» **Work task**: Report each line of the records where "demonstrates" occurs.

= = = = = = =

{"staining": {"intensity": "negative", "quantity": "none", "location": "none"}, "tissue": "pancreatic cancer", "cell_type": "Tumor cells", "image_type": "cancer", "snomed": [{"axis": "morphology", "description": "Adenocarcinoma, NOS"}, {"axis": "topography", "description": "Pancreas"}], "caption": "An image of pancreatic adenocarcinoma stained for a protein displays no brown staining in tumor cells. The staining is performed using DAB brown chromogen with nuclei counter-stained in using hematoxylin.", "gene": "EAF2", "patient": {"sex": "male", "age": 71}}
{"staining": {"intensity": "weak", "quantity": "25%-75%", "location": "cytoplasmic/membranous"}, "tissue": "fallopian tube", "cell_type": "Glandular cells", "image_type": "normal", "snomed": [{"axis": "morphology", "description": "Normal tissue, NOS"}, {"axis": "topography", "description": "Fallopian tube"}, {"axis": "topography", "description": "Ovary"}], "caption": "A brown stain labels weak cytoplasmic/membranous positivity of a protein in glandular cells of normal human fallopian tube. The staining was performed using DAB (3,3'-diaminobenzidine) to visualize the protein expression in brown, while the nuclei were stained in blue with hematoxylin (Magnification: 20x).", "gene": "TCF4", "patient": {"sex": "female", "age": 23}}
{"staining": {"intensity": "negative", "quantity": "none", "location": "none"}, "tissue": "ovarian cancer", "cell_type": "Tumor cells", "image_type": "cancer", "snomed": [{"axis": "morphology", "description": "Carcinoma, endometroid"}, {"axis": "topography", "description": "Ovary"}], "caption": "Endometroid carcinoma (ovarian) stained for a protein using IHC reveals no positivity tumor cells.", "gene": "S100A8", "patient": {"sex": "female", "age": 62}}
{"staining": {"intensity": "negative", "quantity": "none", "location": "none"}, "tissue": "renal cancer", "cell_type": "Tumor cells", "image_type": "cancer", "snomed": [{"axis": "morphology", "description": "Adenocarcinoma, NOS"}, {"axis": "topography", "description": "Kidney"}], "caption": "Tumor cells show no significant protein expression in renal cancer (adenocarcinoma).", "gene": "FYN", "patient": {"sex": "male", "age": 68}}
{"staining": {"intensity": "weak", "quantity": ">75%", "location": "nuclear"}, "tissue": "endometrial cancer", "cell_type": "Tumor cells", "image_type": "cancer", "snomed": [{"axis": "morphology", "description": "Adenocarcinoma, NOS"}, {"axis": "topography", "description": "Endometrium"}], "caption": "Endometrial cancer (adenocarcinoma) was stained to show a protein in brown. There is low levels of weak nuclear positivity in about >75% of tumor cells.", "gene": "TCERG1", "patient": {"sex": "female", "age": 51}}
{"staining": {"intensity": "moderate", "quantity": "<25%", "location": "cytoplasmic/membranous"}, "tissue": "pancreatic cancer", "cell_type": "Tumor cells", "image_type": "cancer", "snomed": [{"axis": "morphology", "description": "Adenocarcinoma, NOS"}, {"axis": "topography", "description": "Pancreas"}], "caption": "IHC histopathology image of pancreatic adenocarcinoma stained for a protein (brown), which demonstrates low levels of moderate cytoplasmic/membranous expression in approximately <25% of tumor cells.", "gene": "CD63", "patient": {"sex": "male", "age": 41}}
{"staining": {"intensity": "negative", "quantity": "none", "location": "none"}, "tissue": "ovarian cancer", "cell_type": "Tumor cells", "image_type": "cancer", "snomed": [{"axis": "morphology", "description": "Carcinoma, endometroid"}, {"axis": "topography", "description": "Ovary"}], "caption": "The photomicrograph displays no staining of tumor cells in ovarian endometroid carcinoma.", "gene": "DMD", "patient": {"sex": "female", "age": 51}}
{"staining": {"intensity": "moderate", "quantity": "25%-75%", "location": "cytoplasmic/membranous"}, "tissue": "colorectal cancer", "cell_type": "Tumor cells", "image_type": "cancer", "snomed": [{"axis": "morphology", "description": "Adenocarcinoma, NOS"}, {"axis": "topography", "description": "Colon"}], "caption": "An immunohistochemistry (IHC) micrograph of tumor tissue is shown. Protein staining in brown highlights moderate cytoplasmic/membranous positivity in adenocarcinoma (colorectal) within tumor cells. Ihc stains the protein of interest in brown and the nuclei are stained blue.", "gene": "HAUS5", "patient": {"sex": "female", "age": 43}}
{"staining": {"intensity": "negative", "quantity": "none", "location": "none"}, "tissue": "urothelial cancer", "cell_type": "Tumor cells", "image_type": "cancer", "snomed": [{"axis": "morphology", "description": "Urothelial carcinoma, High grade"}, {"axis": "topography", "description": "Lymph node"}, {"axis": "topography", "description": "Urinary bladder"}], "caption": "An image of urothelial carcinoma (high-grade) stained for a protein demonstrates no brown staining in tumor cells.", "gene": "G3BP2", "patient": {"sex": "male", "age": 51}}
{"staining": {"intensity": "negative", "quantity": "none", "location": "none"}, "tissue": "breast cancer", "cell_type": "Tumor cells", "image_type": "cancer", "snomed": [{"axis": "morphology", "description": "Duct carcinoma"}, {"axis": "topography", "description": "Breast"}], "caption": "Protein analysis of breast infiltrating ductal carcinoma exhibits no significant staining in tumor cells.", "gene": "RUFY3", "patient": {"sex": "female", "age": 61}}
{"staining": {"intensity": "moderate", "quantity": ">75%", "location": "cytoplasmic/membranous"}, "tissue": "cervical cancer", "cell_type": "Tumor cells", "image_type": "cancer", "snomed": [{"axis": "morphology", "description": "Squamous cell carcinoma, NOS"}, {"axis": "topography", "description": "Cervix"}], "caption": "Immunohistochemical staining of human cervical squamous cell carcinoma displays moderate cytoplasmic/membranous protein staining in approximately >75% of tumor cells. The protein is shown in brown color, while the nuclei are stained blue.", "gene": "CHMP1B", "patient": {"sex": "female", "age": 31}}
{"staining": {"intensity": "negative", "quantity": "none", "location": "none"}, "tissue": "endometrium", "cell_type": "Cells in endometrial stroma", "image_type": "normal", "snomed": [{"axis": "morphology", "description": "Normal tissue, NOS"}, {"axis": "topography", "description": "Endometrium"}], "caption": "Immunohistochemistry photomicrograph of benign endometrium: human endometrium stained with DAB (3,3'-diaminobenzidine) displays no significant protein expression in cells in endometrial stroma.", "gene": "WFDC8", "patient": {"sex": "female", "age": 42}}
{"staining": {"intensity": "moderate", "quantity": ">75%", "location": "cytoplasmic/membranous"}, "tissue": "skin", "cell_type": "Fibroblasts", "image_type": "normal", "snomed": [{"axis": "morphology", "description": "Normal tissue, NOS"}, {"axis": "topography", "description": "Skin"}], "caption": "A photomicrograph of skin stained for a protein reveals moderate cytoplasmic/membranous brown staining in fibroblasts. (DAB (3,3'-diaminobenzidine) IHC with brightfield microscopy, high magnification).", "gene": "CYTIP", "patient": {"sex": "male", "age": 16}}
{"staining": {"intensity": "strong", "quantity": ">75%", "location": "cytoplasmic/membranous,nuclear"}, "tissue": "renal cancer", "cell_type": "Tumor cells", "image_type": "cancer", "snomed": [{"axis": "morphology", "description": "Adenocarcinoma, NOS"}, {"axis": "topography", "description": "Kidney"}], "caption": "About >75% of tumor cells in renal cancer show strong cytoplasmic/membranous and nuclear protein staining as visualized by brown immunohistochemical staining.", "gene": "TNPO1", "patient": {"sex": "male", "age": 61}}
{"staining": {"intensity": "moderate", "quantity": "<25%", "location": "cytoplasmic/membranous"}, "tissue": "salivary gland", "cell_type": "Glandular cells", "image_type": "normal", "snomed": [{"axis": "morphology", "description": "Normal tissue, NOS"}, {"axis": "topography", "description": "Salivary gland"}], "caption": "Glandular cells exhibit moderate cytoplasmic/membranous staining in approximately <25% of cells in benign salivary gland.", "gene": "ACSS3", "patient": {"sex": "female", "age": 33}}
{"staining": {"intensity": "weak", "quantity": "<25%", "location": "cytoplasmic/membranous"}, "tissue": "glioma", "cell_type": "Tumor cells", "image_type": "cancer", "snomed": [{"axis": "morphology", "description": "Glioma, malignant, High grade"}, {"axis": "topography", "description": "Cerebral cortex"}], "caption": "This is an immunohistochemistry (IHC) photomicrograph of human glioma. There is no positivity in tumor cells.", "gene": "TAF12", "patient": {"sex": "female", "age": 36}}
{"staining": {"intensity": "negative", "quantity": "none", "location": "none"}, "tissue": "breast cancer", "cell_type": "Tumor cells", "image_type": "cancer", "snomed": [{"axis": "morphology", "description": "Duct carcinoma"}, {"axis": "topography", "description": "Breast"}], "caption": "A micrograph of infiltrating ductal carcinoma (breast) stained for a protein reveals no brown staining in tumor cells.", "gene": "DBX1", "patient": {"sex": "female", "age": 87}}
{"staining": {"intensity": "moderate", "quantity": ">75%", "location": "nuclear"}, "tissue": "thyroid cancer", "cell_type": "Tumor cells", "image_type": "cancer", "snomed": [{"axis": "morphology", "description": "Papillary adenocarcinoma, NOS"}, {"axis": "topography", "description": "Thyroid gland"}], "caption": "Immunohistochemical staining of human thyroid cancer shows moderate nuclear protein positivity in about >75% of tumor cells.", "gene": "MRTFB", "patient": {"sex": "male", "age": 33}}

= = = = = = =

» **Solution to this problem**:
{"staining": {"intensity": "moderate", "quantity": "<25%", "location": "cytoplasmic/membranous"}, "tissue": "pancreatic cancer", "cell_type": "Tumor cells", "image_type": "cancer", "snomed": [{"axis": "morphology", "description": "Adenocarcinoma, NOS"}, {"axis": "topography", "description": "Pancreas"}], "caption": "IHC histopathology image of pancreatic adenocarcinoma stained for a protein (brown), which demonstrates low levels of moderate cytoplasmic/membranous expression in approximately <25% of tumor cells.", "gene": "CD63", "patient": {"sex": "male", "age": 41}}
{"staining": {"intensity": "negative", "quantity": "none", "location": "none"}, "tissue": "urothelial cancer", "cell_type": "Tumor cells", "image_type": "cancer", "snomed": [{"axis": "morphology", "description": "Urothelial carcinoma, High grade"}, {"axis": "topography", "description": "Lymph node"}, {"axis": "topography", "description": "Urinary bladder"}], "caption": "An image of urothelial carcinoma (high-grade) stained for a protein demonstrates no brown staining in tumor cells.", "gene": "G3BP2", "patient": {"sex": "male", "age": 51}}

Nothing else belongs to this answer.